Dr. Saed Sayad is the chief data scientist at AdTheorent, a platform that provides real-time analytics for advertisers. Saed is an adjunct professor at the University of Toronto and has more than 20 years of experience in data mining and statistics. In this interview he gives us detailed and technical information about the process of real-time analytics and how it is applied to website advertising. He also addresses the three challenges of this process: speed, accuracy, and scalability.
Sramana Mitra: Saed, let’s start with introducing our audience to you, your personal background, as well as the company AdTheorent.
Saed Sayad: I am a chief data scientist at AdTheorent. I have been in the AI field – machine learning and data mining – for the last 20 years. My main area of research has been around real-time data mining because I have always been concerned about the amount of data and the speed of generating that data. I had the sense of the urgency to change the way we process data and build models in the predictive modeling field. I wrote two books – one is an online book and is an introduction to data mining, and the other is a book on real-time data mining, which is a summary of my research in this field.
I also teach at the University of Toronto. Starting 2012, I received a call from the CEO of AdTheorent about the opportunity regarding the data mining project in a real-time bidding environment. Real-time bidding is a young industry. Take online marketing and online ads, a search-based ad, for example. We buy a series of those ads and based on [keywords] and based on on the search match – if there is a match between my requested keywords and the searched keywords, and based on the cost of the ad they can show the related creator. It is some sort of the contract-based pre-process system.
But in real time, it is completely different. When somebody clicks a link to the New York Times, for example, the time between clicking on that link and redirecting that link to the actual website, all the information related to different placements on the New York Times page is on a stock market type of bidding, whereas on the ad exchange it is different. That ad exchange sends all information related to that placement and asks for all the bidders, [or] demand side platforms.
AdTheorent is a DSP. The different DSP agents bid on that one impression. That means each impression goes through that bidding process.

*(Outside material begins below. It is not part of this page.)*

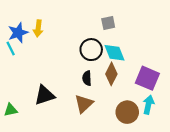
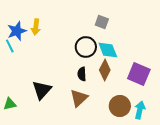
gray square: (108, 23) -> (102, 22), turned 32
black triangle: (45, 95) -> (42, 90), turned -30
cyan arrow: (148, 105) -> (140, 110), moved

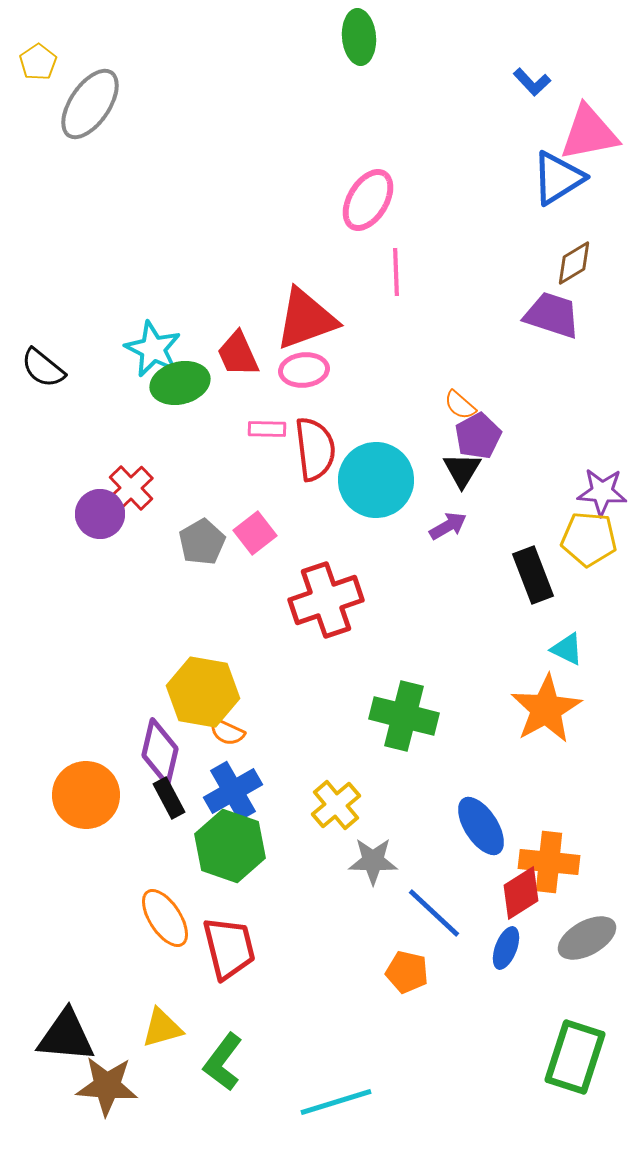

When we receive the request for a bid coming from the ad exchange, we have between 100 milliseconds to a maximum of 200 milliseconds to process that request, match it to our campaigns, and if we find a match, put a bid price on it, and send it back to the ad exchange. If we win, we get a response back, and they send the creative [team] in to work on that placement on the New York Times page.
Every day there are billion bidding processes going on in these ad exchanges, and it is growing. For us, on the predictive modeling side, it is about big data. When you have billions of records every day, the question is going to be all about processing this huge amount of data, extracting it, loading it, and then trying to build a predictive model that helps us to see the value of incoming requests and see if there is a higher propensity of click-through for these requests based on the matching we have with our campaigns.
If it has a threshold, we really bid on that request. When we receive an incoming request, we match it with our campaign criteria – gender, age, etc. But on the second step, we score the request based on the predictive models we have. If the score passes the threshold, we are going to bid, because there is some value and there is some ROI. The second step is thinking about how much we need to bid on that request. The challenge here is not only the amount of data we need to process, but building a model. It is not just about having an equation or rule set, which can explain the behavior of something like click-through, it is also about the speed. You have 100 milliseconds to respond and maybe just 10 milliseconds to dedicate to predictive modeling.